The timestream sucked her in with the force of a whirlpool and it took all of Mika’s skill to keep the craft upright. By the time she spun out again she was trembling with exhaustion but wholly, fiercely alive.

It took her until dawn to reach land. There were no mechanical cargo lifters, no buildings of metal and glass in the hills. In fact, there were no buildings at all, and no docks, either. A long, thatch-roofed pavilion stood on the lonesome beach, still smoldering from a recent fire.

Mika had gone too far.

She didn’t stay in the Pre-Mendorian era for long.
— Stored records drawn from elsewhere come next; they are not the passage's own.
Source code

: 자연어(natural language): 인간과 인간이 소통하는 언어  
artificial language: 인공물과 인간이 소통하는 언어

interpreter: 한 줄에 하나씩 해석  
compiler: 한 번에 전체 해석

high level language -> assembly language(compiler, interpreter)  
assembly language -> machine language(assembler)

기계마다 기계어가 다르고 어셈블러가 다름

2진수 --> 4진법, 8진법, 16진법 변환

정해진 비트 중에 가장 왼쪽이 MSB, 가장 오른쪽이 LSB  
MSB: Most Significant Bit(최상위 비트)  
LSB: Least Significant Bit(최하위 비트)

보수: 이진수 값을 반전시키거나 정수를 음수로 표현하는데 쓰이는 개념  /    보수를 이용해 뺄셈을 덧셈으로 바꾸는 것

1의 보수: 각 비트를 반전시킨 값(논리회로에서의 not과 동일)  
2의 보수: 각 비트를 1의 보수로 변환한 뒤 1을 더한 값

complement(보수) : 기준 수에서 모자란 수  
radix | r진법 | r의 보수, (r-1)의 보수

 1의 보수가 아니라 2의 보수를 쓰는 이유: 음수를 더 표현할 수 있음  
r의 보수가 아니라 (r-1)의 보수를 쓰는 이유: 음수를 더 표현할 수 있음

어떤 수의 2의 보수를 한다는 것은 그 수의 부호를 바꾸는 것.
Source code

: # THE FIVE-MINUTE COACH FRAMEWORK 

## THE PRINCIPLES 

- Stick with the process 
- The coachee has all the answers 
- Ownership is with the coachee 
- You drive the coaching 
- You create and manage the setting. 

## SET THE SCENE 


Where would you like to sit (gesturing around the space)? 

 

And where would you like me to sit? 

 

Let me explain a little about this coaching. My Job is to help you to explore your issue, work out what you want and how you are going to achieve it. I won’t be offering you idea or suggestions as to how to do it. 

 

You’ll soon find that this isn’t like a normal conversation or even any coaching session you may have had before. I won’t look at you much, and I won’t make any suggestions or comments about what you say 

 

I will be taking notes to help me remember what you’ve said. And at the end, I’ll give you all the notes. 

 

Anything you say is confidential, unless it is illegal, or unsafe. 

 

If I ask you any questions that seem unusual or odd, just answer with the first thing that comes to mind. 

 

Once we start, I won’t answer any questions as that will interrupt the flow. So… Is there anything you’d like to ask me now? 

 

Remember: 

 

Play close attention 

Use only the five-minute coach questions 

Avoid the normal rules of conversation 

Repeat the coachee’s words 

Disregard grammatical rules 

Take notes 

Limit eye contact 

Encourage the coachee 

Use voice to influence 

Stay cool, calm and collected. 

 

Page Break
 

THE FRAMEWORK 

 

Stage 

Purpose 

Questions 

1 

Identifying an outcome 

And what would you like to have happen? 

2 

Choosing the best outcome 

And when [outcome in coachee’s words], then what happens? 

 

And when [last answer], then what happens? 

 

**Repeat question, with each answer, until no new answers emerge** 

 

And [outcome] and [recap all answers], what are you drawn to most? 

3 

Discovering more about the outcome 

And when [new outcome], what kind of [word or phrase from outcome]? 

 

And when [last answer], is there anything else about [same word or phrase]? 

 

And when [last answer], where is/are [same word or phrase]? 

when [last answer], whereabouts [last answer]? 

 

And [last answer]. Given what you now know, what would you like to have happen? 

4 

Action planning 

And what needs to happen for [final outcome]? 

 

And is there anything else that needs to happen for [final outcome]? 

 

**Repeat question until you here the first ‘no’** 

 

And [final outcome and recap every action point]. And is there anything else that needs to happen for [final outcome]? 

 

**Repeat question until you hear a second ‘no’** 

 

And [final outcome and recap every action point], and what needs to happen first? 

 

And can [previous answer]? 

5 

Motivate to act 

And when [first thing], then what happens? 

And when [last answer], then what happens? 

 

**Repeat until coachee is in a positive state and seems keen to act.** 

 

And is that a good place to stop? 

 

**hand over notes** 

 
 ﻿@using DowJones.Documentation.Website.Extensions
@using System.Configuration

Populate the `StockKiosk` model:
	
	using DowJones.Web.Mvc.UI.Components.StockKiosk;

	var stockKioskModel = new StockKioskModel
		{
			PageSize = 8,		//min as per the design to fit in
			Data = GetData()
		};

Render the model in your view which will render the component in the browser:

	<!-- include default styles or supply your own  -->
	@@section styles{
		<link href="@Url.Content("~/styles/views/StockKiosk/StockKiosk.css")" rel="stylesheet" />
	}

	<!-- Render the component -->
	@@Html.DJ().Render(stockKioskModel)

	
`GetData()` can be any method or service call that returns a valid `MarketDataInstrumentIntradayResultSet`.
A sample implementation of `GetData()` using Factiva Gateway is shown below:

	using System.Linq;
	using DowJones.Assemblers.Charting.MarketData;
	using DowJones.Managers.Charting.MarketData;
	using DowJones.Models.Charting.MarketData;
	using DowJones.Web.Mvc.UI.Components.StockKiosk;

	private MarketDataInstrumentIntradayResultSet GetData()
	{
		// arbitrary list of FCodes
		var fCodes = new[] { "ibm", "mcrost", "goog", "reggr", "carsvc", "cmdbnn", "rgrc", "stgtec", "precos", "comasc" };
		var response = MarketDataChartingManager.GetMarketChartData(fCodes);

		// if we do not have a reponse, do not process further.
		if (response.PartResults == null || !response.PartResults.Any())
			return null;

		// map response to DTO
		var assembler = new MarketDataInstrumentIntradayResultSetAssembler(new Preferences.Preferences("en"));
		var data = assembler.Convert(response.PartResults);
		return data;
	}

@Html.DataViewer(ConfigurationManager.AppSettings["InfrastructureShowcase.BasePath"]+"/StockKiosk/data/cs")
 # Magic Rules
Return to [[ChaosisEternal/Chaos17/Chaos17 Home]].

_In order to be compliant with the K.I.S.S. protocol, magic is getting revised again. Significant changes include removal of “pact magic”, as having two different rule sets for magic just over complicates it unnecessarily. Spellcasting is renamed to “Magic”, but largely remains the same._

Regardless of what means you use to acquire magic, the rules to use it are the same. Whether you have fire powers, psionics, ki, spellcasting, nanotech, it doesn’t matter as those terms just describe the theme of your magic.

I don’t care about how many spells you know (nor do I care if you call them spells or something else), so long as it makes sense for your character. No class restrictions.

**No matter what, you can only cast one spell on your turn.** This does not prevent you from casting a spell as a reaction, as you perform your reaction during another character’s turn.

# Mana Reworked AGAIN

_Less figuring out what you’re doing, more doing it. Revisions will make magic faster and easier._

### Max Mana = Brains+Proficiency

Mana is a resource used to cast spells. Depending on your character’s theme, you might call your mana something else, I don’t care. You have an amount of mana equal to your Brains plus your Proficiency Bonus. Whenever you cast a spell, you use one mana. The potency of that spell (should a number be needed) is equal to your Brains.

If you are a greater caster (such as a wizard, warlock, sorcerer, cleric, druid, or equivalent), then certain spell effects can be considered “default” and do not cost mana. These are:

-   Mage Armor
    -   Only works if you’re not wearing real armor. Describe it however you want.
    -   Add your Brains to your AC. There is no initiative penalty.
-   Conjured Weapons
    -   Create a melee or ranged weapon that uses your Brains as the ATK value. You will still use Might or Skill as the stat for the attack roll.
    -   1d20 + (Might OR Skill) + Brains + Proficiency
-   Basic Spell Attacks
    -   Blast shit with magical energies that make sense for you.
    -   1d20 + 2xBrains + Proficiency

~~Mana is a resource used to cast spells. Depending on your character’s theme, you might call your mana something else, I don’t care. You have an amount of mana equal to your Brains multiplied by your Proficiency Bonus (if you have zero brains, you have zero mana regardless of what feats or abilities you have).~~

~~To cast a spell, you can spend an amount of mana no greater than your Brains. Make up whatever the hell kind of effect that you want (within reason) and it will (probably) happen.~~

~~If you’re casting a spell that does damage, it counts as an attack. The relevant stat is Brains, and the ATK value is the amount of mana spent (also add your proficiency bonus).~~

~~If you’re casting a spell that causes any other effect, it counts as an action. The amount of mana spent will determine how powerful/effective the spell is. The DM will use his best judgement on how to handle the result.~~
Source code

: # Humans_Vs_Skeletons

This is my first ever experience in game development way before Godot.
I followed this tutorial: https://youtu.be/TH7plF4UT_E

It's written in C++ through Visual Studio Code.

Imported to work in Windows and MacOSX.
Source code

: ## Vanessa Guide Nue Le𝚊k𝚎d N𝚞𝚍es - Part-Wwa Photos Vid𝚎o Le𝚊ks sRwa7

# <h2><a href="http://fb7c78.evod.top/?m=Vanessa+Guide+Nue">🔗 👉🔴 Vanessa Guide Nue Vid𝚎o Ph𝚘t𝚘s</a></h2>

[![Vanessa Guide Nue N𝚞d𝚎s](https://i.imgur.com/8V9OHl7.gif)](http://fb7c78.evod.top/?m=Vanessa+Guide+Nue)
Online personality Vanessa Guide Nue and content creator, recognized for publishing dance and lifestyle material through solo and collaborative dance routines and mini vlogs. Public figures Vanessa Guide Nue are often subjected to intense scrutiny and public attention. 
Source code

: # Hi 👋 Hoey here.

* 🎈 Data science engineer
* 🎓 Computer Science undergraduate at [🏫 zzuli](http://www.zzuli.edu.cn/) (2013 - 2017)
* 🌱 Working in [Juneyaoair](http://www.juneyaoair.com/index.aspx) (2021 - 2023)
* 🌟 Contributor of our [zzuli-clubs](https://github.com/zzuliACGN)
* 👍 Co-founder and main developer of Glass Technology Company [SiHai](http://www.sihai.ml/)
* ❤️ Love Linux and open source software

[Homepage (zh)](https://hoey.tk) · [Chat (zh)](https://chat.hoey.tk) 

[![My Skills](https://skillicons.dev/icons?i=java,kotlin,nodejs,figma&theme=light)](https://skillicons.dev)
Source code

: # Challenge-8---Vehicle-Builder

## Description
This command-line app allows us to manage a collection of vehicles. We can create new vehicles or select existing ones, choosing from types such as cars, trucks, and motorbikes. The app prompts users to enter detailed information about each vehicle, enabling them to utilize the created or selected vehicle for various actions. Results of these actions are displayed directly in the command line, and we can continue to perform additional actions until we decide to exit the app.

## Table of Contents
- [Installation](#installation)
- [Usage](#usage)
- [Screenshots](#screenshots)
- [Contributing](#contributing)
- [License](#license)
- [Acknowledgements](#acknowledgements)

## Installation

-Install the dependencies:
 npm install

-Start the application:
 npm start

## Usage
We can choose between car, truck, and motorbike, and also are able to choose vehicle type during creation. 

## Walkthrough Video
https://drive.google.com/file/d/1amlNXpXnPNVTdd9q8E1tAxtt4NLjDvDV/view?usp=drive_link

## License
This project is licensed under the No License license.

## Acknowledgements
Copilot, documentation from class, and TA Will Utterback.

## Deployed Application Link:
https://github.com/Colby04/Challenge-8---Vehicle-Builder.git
If the stories were true, these hills were controlled by competing warrior bands—territorial at best, cannibals at worst. Archaeologists and anthropologists were divided on the subject, and she didn’t care to investigate on their behalf.

At night there were lights to guide her, those strange phosphorescent blooms that lived in the midspace between eras, native to none. Sailing was trickier by day, when the glare of the sun blinded her against multicolored hints from the deep, but a good fisherwoman trusted her nose over her eyes. She knew the sharp herbal scents of drifting leviathans, the floral pockets of midspace cilia, the burnt-rubber sharks and the sour lemon sleepwhales.

Mika drifted back and forth along the coastline until she caught the scent of black tar under a hardboiled sun, and then she turned her boat west, toward the future.

The Year of the Bat, 1127. There were more ships in the air than ships in the water, but as soon as Mika touched the beach, there were customers waiting, as always. Their food packaging was nearly as incomprehensible as their slang.